** The task **
Render the text lines from all of the material below as a numbered list, skipping any blank lines. Leave the pictures out of your answer.

** Records drawn from a data source **
+--

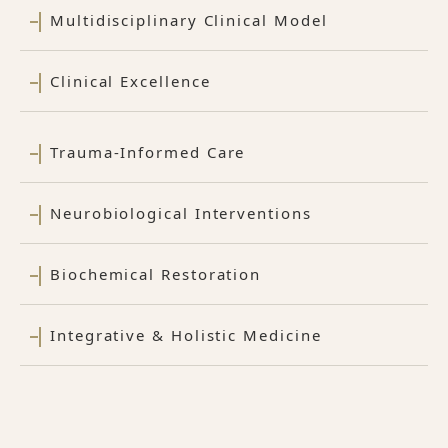
Multidisciplinary Clinical Model
Clinical Excellence
Trauma-Informed Care
Neurobiological Interventions
Biochemical Restoration
Integrative & Holistic Medicine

+--

** Output for this exercise **
1. Multidisciplinary Clinical Model
2. Clinical Excellence
3. Trauma-Informed Care
4. Neurobiological Interventions
5. Biochemical Restoration
6. Integrative & Holistic Medicine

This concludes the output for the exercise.